* **Quoted passage**:
**********

Tag: cycle rates

Compressed Air Pipe

How to Handle High-Demand Events with Compressed Air Systems

Published on by Jordan T ShouseLeave a comment

When production ramps up, deadlines tighten, or seasonal demand spikes, your compressed air system becomes one of the most heavily relied-on utilities in your facility. High-demand events, whether planned or unexpected, can create inefficiencies, consume excessive energy, and create bottlenecks across your entire operation.

The good news? With the right forethought and the right equipment, you can maintain performance, protect uptime, and even reduce operating costs during these peak loads. EXAIR’s engineered compressed air products are specifically designed to help manufacturers meet high-demand challenges without compromising efficiency or output.

Start with System Efficiency: Reduce Air Consumption at the Point of Use

During a high-demand event, every SCFM counts. One of the fastest, most cost-effective ways to free up capacity is to replace outdated, inefficient blowoff methods. Open pipes, drilled holes, and homemade nozzles waste tremendous amounts of compressed air and can violate OSHA safety standards. EXAIR’s Super Air Nozzles, Safety Air Guns, and Super Air Knives are engineered to:

  • Reduce air consumption
  • Maintain or increase blowoff force
  • Operate safely under OSHA dead-end pressure limits
  • Lower overall system load, freeing capacity for critical processes

By upgrading just a few high-usage blowoff points, facilities often recover enough compressed air to handle peak demand without purchasing additional equipment.

**********

* **Dataset records**:
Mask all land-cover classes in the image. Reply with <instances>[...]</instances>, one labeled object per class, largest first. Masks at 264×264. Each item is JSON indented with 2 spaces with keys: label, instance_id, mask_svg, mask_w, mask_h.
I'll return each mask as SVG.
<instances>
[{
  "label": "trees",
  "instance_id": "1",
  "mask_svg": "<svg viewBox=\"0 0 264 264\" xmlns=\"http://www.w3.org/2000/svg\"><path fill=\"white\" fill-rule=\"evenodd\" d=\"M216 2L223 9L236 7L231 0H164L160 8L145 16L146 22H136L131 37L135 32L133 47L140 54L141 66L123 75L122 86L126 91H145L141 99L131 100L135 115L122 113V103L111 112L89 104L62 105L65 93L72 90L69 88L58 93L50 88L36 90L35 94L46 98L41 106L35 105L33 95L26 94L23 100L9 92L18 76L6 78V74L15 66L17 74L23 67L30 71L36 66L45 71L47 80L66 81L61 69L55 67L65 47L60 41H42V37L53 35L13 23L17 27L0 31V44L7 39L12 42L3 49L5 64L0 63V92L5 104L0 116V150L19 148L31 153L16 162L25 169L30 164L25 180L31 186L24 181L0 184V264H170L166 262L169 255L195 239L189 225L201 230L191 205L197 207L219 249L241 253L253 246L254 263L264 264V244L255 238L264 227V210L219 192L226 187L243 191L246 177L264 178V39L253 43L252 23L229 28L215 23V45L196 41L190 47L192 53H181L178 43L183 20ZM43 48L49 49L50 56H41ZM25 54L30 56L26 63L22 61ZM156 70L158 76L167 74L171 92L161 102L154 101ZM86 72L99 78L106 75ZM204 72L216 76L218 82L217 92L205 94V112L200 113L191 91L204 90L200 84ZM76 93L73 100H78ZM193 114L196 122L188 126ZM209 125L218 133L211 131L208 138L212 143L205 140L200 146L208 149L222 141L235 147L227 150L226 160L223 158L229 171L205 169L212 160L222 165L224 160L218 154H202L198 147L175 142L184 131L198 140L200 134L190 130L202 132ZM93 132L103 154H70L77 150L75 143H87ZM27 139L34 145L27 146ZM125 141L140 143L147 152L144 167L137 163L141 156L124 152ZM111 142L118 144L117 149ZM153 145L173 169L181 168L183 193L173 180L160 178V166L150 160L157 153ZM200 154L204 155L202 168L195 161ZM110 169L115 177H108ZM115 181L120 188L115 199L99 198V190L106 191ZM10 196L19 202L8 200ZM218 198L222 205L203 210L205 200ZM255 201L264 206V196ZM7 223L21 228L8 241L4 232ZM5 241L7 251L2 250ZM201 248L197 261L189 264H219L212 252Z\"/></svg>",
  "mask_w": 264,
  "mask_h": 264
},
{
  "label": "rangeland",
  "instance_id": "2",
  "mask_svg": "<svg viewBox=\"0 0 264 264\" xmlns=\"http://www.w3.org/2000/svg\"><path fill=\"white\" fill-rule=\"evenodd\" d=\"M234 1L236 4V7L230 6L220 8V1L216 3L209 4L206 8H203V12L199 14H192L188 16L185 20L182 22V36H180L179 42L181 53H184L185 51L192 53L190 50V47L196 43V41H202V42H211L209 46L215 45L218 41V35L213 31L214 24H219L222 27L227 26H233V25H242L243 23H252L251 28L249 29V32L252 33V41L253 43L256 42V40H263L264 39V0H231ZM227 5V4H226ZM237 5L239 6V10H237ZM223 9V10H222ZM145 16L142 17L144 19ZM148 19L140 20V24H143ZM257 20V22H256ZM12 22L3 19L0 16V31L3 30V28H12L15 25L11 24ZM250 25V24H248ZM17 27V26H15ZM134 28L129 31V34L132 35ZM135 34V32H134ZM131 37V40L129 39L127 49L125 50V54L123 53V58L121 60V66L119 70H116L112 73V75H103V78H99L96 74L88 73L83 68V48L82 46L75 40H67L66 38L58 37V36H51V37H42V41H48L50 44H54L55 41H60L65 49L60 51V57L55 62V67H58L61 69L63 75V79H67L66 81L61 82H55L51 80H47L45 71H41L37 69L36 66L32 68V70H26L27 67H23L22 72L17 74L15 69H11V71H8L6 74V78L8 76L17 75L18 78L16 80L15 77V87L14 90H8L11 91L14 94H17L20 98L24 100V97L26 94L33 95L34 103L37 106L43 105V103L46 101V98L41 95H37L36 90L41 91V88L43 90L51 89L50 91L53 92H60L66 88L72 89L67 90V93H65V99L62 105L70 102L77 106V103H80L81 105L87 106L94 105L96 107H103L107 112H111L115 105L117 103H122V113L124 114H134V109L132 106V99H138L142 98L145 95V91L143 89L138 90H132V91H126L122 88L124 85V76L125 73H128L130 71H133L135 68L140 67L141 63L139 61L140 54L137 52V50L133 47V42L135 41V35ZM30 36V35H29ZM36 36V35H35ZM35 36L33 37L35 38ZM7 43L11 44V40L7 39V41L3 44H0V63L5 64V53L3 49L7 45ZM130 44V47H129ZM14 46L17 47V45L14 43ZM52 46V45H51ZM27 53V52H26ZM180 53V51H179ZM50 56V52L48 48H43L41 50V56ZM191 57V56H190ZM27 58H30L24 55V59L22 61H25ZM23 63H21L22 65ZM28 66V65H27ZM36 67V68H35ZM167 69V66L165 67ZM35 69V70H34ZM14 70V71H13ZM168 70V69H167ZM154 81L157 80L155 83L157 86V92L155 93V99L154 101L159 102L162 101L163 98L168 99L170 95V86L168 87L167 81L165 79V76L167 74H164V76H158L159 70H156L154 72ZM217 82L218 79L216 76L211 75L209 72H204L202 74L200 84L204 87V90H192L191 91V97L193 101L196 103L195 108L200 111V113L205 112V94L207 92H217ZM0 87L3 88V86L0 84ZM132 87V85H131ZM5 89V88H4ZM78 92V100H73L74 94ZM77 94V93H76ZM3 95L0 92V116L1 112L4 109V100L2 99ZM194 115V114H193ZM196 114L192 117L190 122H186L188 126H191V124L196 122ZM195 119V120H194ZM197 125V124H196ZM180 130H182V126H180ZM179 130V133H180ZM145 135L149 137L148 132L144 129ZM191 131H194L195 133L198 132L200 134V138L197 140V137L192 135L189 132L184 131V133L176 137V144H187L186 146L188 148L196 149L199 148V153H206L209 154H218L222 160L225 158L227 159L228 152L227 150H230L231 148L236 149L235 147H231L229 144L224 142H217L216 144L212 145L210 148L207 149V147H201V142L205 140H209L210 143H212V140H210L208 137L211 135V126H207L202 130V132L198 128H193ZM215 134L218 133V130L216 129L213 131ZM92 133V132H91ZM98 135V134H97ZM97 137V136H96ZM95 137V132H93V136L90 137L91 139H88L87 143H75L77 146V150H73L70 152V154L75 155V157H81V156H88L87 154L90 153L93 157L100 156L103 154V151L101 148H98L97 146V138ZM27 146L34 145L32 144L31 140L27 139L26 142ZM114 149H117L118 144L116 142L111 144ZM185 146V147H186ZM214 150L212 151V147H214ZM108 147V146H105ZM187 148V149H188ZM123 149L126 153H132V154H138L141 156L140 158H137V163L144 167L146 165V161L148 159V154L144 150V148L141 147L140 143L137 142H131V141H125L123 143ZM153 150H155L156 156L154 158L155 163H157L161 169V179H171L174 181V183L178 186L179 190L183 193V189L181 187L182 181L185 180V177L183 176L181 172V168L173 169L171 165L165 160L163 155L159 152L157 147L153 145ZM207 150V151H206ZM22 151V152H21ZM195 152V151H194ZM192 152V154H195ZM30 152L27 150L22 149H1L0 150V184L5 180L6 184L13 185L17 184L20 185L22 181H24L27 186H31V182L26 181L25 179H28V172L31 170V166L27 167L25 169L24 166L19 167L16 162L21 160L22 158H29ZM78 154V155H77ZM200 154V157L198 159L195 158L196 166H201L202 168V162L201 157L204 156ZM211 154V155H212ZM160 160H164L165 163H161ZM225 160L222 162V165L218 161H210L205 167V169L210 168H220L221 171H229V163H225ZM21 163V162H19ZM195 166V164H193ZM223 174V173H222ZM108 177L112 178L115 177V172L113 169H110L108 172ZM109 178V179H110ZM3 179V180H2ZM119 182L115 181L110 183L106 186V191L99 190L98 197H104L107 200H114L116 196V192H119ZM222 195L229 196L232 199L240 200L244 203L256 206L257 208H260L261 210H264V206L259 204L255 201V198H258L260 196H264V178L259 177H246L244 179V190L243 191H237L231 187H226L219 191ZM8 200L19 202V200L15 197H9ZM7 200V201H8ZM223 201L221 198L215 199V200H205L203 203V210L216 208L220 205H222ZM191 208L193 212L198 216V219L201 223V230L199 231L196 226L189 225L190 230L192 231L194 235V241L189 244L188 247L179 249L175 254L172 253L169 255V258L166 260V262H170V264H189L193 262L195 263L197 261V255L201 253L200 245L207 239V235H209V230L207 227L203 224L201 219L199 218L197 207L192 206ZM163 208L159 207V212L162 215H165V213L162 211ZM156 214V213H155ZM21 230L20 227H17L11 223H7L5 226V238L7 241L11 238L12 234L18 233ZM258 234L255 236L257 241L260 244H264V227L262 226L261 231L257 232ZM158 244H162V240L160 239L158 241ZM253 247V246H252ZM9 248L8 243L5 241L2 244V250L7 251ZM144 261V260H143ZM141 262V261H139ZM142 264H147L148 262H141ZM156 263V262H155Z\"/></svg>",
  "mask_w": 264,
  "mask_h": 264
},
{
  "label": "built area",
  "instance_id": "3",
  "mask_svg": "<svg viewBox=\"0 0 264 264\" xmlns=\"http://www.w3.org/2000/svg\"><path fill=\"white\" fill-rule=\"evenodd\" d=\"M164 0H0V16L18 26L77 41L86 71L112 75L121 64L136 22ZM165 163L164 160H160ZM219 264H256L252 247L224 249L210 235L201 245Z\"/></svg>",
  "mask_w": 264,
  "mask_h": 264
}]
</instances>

**********

* **Tasks to perform**:
- 1) Repeat the passage from the compressed air article starting with "Tag: cycle rates" and going on through "your entire operation.".
- 2) Decide whether each statement agrees with the compressed air article, answering yes or no and quoting the deciding words: (a) Open pipes and drilled holes can violate OSHA safety standards. (b) High-demand events occur only when they are planned. (c) EXAIR's engineered blowoff products are meant to reduce blowoff force.
- 3) Using the compressed air article, explain why replacing outdated blowoff methods frees up capacity during a high-demand event.
The records were drawn from a separate source.

* **Response list**:
- 1)
Tag: cycle rates

Compressed Air Pipe

How to Handle High-Demand Events with Compressed Air Systems

Published on by Jordan T ShouseLeave a comment

When production ramps up, deadlines tighten, or seasonal demand spikes, your compressed air system becomes one of the most heavily relied-on utilities in your facility. High-demand events, whether planned or unexpected, can create inefficiencies, consume excessive energy, and create bottlenecks across your entire operation.

- 2)
(a) Yes: "Open pipes, drilled holes, and homemade nozzles waste tremendous amounts of compressed air and can violate OSHA safety standards."
(b) No: "High-demand events, whether planned or unexpected"
(c) No: "Maintain or increase blowoff force"

- 3) Open pipes, drilled holes, and homemade nozzles waste tremendous amounts of compressed air. The engineered nozzles, guns, and knives reduce air consumption and lower overall system load, which frees capacity for critical processes.